Reproduce every line of the material below, character for character and in the same order.

-- THE DATA follows --

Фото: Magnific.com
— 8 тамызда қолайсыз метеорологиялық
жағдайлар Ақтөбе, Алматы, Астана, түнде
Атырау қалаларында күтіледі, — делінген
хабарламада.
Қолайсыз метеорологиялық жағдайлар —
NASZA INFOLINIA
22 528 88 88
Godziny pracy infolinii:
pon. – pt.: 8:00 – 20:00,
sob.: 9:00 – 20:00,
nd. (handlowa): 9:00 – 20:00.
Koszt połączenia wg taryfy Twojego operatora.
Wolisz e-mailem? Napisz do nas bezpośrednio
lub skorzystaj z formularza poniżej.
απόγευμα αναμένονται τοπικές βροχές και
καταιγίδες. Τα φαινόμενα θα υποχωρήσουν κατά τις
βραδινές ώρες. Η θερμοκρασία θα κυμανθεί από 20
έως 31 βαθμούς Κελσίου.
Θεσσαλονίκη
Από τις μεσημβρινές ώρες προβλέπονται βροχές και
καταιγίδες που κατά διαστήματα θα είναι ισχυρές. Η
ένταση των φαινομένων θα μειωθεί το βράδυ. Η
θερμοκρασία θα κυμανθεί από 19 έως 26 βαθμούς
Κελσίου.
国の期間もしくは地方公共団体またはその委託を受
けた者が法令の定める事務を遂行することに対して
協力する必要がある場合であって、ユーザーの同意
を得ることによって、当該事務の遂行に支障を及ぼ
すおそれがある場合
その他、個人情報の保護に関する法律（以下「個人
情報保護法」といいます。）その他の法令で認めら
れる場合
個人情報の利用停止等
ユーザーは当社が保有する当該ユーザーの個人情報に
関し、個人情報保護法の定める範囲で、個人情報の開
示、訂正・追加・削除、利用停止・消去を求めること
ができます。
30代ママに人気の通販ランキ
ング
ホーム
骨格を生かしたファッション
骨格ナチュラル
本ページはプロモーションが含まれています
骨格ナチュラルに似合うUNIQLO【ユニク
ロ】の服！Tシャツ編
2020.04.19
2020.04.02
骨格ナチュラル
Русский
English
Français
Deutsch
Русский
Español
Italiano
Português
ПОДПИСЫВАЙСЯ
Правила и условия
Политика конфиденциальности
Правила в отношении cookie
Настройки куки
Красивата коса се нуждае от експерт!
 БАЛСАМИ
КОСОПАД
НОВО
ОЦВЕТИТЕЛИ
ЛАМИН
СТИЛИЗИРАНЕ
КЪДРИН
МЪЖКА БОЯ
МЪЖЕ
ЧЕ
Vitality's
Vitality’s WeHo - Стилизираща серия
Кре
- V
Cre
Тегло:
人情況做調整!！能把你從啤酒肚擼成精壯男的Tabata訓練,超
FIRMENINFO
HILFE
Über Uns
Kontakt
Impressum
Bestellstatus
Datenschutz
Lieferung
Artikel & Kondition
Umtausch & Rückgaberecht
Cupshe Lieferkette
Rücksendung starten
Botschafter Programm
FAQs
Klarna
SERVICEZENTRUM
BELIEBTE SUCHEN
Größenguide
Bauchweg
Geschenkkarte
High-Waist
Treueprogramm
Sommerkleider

-- THE DATA concluded --

* TASK ANSWER
Фото: Magnific.com
— 8 тамызда қолайсыз метеорологиялық
жағдайлар Ақтөбе, Алматы, Астана, түнде
Атырау қалаларында күтіледі, — делінген
хабарламада.
Қолайсыз метеорологиялық жағдайлар —
NASZA INFOLINIA
22 528 88 88
Godziny pracy infolinii:
pon. – pt.: 8:00 – 20:00,
sob.: 9:00 – 20:00,
nd. (handlowa): 9:00 – 20:00.
Koszt połączenia wg taryfy Twojego operatora.
Wolisz e-mailem? Napisz do nas bezpośrednio
lub skorzystaj z formularza poniżej.
απόγευμα αναμένονται τοπικές βροχές και
καταιγίδες. Τα φαινόμενα θα υποχωρήσουν κατά τις
βραδινές ώρες. Η θερμοκρασία θα κυμανθεί από 20
έως 31 βαθμούς Κελσίου.
Θεσσαλονίκη
Από τις μεσημβρινές ώρες προβλέπονται βροχές και
καταιγίδες που κατά διαστήματα θα είναι ισχυρές. Η
ένταση των φαινομένων θα μειωθεί το βράδυ. Η
θερμοκρασία θα κυμανθεί από 19 έως 26 βαθμούς
Κελσίου.
国の期間もしくは地方公共団体またはその委託を受
けた者が法令の定める事務を遂行することに対して
協力する必要がある場合であって、ユーザーの同意
を得ることによって、当該事務の遂行に支障を及ぼ
すおそれがある場合
その他、個人情報の保護に関する法律（以下「個人
情報保護法」といいます。）その他の法令で認めら
れる場合
個人情報の利用停止等
ユーザーは当社が保有する当該ユーザーの個人情報に
関し、個人情報保護法の定める範囲で、個人情報の開
示、訂正・追加・削除、利用停止・消去を求めること
ができます。
30代ママに人気の通販ランキ
ング
ホーム
骨格を生かしたファッション
骨格ナチュラル
本ページはプロモーションが含まれています
骨格ナチュラルに似合うUNIQLO【ユニク
ロ】の服！Tシャツ編
2020.04.19
2020.04.02
骨格ナチュラル
Русский
English
Français
Deutsch
Русский
Español
Italiano
Português
ПОДПИСЫВАЙСЯ
Правила и условия
Политика конфиденциальности
Правила в отношении cookie
Настройки куки
Красивата коса се нуждае от експерт!
 БАЛСАМИ
КОСОПАД
НОВО
ОЦВЕТИТЕЛИ
ЛАМИН
СТИЛИЗИРАНЕ
КЪДРИН
МЪЖКА БОЯ
МЪЖЕ
ЧЕ
Vitality's
Vitality’s WeHo - Стилизираща серия
Кре
- V
Cre
Тегло:
人情況做調整!！能把你從啤酒肚擼成精壯男的Tabata訓練,超
FIRMENINFO
HILFE
Über Uns
Kontakt
Impressum
Bestellstatus
Datenschutz
Lieferung
Artikel & Kondition
Umtausch & Rückgaberecht
Cupshe Lieferkette
Rücksendung starten
Botschafter Programm
FAQs
Klarna
SERVICEZENTRUM
BELIEBTE SUCHEN
Größenguide
Bauchweg
Geschenkkarte
High-Waist
Treueprogramm
Sommerkleider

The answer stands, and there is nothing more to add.